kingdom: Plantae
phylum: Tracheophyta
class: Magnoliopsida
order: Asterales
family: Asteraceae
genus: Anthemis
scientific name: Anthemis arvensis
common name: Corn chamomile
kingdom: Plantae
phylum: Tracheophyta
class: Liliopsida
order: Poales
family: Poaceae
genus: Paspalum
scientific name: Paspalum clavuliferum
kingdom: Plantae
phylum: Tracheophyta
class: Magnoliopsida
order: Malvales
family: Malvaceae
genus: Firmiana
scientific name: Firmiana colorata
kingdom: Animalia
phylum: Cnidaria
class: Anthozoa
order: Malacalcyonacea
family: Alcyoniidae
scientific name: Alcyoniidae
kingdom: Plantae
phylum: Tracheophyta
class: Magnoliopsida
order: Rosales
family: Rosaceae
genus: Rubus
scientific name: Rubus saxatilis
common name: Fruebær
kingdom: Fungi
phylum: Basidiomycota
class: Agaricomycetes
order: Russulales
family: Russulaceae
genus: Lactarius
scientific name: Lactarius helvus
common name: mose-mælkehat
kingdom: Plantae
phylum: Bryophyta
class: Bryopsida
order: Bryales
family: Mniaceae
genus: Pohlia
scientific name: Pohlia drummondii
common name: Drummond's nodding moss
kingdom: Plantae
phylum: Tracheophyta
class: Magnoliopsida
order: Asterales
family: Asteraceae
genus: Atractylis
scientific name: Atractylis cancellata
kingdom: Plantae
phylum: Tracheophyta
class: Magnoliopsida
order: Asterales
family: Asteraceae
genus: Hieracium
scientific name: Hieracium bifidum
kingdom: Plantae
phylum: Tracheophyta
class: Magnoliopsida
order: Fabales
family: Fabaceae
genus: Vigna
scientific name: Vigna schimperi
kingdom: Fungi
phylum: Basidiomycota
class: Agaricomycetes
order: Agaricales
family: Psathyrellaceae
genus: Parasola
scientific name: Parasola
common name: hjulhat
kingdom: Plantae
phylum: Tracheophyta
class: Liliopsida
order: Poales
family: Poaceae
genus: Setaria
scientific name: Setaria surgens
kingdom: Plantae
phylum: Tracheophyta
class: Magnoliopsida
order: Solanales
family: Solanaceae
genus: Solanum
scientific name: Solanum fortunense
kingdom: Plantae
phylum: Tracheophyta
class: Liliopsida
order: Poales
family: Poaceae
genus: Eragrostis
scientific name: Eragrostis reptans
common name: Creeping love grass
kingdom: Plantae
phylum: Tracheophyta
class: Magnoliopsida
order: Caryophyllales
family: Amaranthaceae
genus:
+ + + +
• _CONSIGNES ET EXIGENCES_
Présentez toutes les lignes ci-dessus sous forme de liste numérotée, en omettant les lignes vides.

• _RÉSULTAT_
1. kingdom: Plantae
2. phylum: Tracheophyta
3. class: Magnoliopsida
4. order: Asterales
5. family: Asteraceae
6. genus: Anthemis
7. scientific name: Anthemis arvensis
8. common name: Corn chamomile
9. kingdom: Plantae
10. phylum: Tracheophyta
11. class: Liliopsida
12. order: Poales
13. family: Poaceae
14. genus: Paspalum
15. scientific name: Paspalum clavuliferum
16. kingdom: Plantae
17. phylum: Tracheophyta
18. class: Magnoliopsida
19. order: Malvales
20. family: Malvaceae
21. genus: Firmiana
22. scientific name: Firmiana colorata
23. kingdom: Animalia
24. phylum: Cnidaria
25. class: Anthozoa
26. order: Malacalcyonacea
27. family: Alcyoniidae
28. scientific name: Alcyoniidae
29. kingdom: Plantae
30. phylum: Tracheophyta
31. class: Magnoliopsida
32. order: Rosales
33. family: Rosaceae
34. genus: Rubus
35. scientific name: Rubus saxatilis
36. common name: Fruebær
37. kingdom: Fungi
38. phylum: Basidiomycota
39. class: Agaricomycetes
40. order: Russulales
41. family: Russulaceae
42. genus: Lactarius
43. scientific name: Lactarius helvus
44. common name: mose-mælkehat
45. kingdom: Plantae
46. phylum: Bryophyta
47. class: Bryopsida
48. order: Bryales
49. family: Mniaceae
50. genus: Pohlia
51. scientific name: Pohlia drummondii
52. common name: Drummond's nodding moss
53. kingdom: Plantae
54. phylum: Tracheophyta
55. class: Magnoliopsida
56. order: Asterales
57. family: Asteraceae
58. genus: Atractylis
59. scientific name: Atractylis cancellata
60. kingdom: Plantae
61. phylum: Tracheophyta
62. class: Magnoliopsida
63. order: Asterales
64. family: Asteraceae
65. genus: Hieracium
66. scientific name: Hieracium bifidum
67. kingdom: Plantae
68. phylum: Tracheophyta
69. class: Magnoliopsida
70. order: Fabales
71. family: Fabaceae
72. genus: Vigna
73. scientific name: Vigna schimperi
74. kingdom: Fungi
75. phylum: Basidiomycota
76. class: Agaricomycetes
77. order: Agaricales
78. family: Psathyrellaceae
79. genus: Parasola
80. scientific name: Parasola
81. common name: hjulhat
82. kingdom: Plantae
83. phylum: Tracheophyta
84. class: Liliopsida
85. order: Poales
86. family: Poaceae
87. genus: Setaria
88. scientific name: Setaria surgens
89. kingdom: Plantae
90. phylum: Tracheophyta
91. class: Magnoliopsida
92. order: Solanales
93. family: Solanaceae
94. genus: Solanum
95. scientific name: Solanum fortunense
96. kingdom: Plantae
97. phylum: Tracheophyta
98. class: Liliopsida
99. order: Poales
100. family: Poaceae
101. genus: Eragrostis
102. scientific name: Eragrostis reptans
103. common name: Creeping love grass
104. kingdom: Plantae
105. phylum: Tracheophyta
106. class: Magnoliopsida
107. order: Caryophyllales
108. family: Amaranthaceae
109. genus:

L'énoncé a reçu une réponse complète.